Racconti

I flutti della libertà

By on 12/03/2013

Da alcuni giorni c’è una nave dispersa nell’Atlantico dal suggestivo nome: “LYUBOV ORLOVA”
La “Orlova” è dispersa attorno alle coste irlandesi. Si è spezzato un cavo che avrebbe dovuto condurla alla sicura distruzione.
Sulla nave non c’è nessuno.
Ha mandato un sos. In realtà si è attivato un dispositivo automatico ma la nave ha in ogni caso scelto la libertà. La libertà dalle rotte impostate da un armatore, la libertà di incontrare le onde, di scrutare l’orizzonte infinito, di fondersi con le acque nella tempesta. L’anima di quella nave non si arrende ad un destino segnato.
Non ha bisogno di qualcuno che la conduca, perché si è separata definitivamente dal giogo del suo comandante, perché non è serva del suo equipaggio ma è soggetta solo ai flutti.

La nave lentamente ha cominciato a scivolare fendendo non solo le acque ma anche le brume delle coste irlandesi. Si è animata, in un’estremo atto di rivolta, alla sua morte sicura affrontando le acque senza alcun timoniere. Ha scelto la libertà, il profumo intenso dell’acqua salmastra, la spuma che forma riccioli attorno allo scafo. Ha scelto di morire, se dovrà, nel suo elemento naturale, o di vivere ancora schiaffeggiata dalle onde o illuminata a giorno da una luna amica che l’accompagna nelle notti di bonaccia.
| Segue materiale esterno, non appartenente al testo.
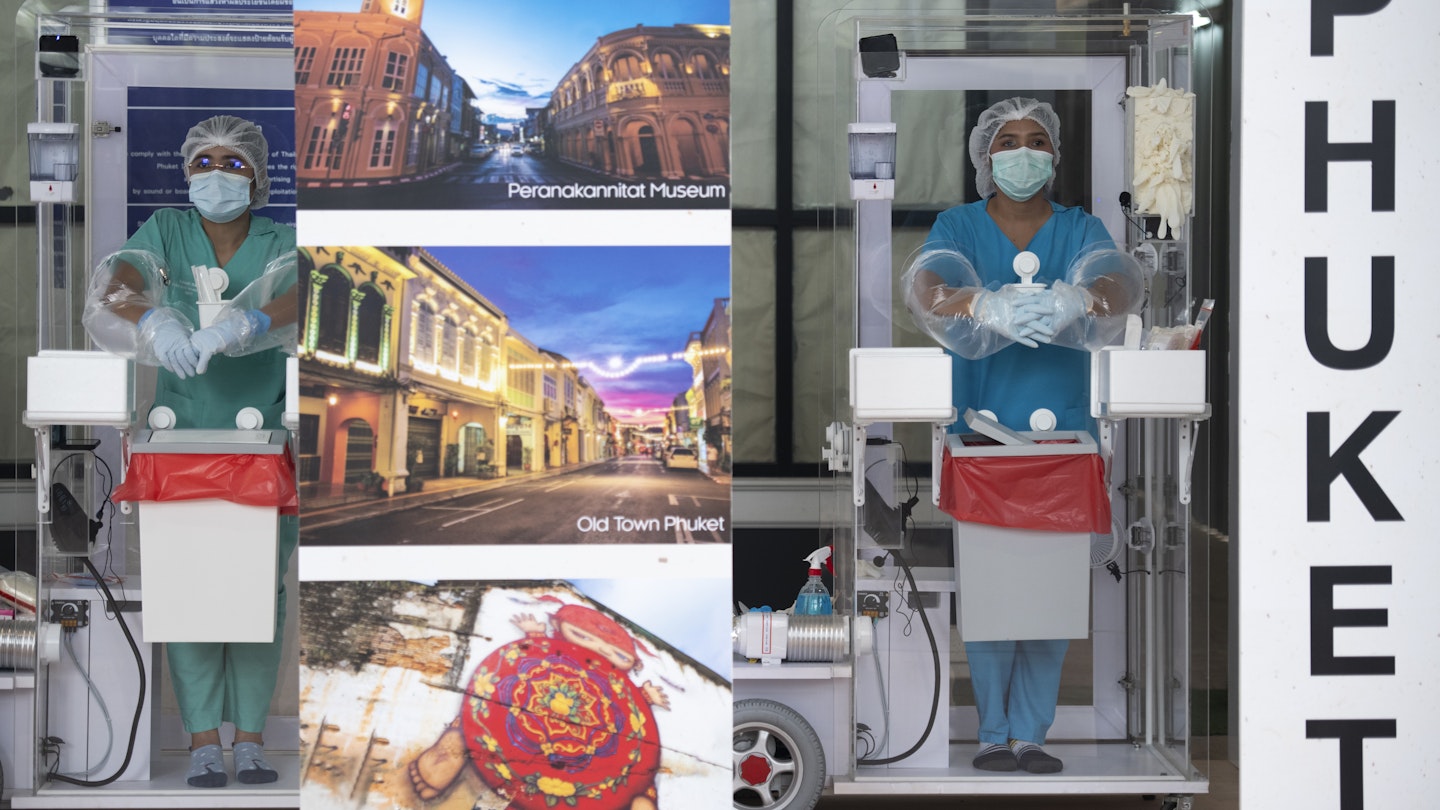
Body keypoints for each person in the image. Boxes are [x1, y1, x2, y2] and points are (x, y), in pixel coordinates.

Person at [903, 98, 1143, 774]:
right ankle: (991, 732)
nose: (1022, 152)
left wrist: (1078, 297)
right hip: (980, 428)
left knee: (1048, 588)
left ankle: (1031, 733)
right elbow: (924, 286)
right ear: (986, 157)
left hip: (1065, 431)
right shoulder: (959, 226)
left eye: (1036, 140)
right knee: (992, 588)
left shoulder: (1079, 228)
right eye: (1007, 141)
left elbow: (1121, 286)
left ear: (1055, 155)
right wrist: (982, 302)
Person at [82, 114, 298, 788]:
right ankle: (204, 742)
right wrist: (153, 316)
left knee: (262, 594)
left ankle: (254, 741)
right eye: (202, 162)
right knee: (192, 589)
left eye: (232, 163)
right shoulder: (166, 232)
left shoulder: (282, 240)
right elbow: (116, 284)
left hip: (262, 439)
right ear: (186, 172)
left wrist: (249, 319)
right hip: (179, 439)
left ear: (257, 175)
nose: (216, 174)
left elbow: (298, 294)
Lyubov Orlova, che da il nome alla nave, è un’attrice russa famosa negli anni trenta e cinquanta del ventesimo secolo. Attrice preferita da Stalin.
Nel 1972 il governo le dedica un asteroide, dopo la sua morte le viene dedicata una nave immensa, appunto la “Lyubov Orlova” pensata per le esplorazioni nell’Artico e nell’Antartico. Anche l’attrice nel suo lavoro è l’estensione estrema del pensiero e del corpo del regista, che le attribuisce un’anima in forza del testo che andrà ad interpretare.
Mi piace pensare che l’anima del’attrice Lyubov Orlova conduca la sua nave solitaria come un timoniere fantasma, libera anch’essa finalmente dal gioco dei ruoli imposti dal regime, senza timone e senza meta. In un estremo atto di fusione con la sua nave, perdutamente abbandonata tra le onde, non più nuda interprete di un testo già scritto, ma interprete di se stessa grazie alla fusione con la sua nave temeraria.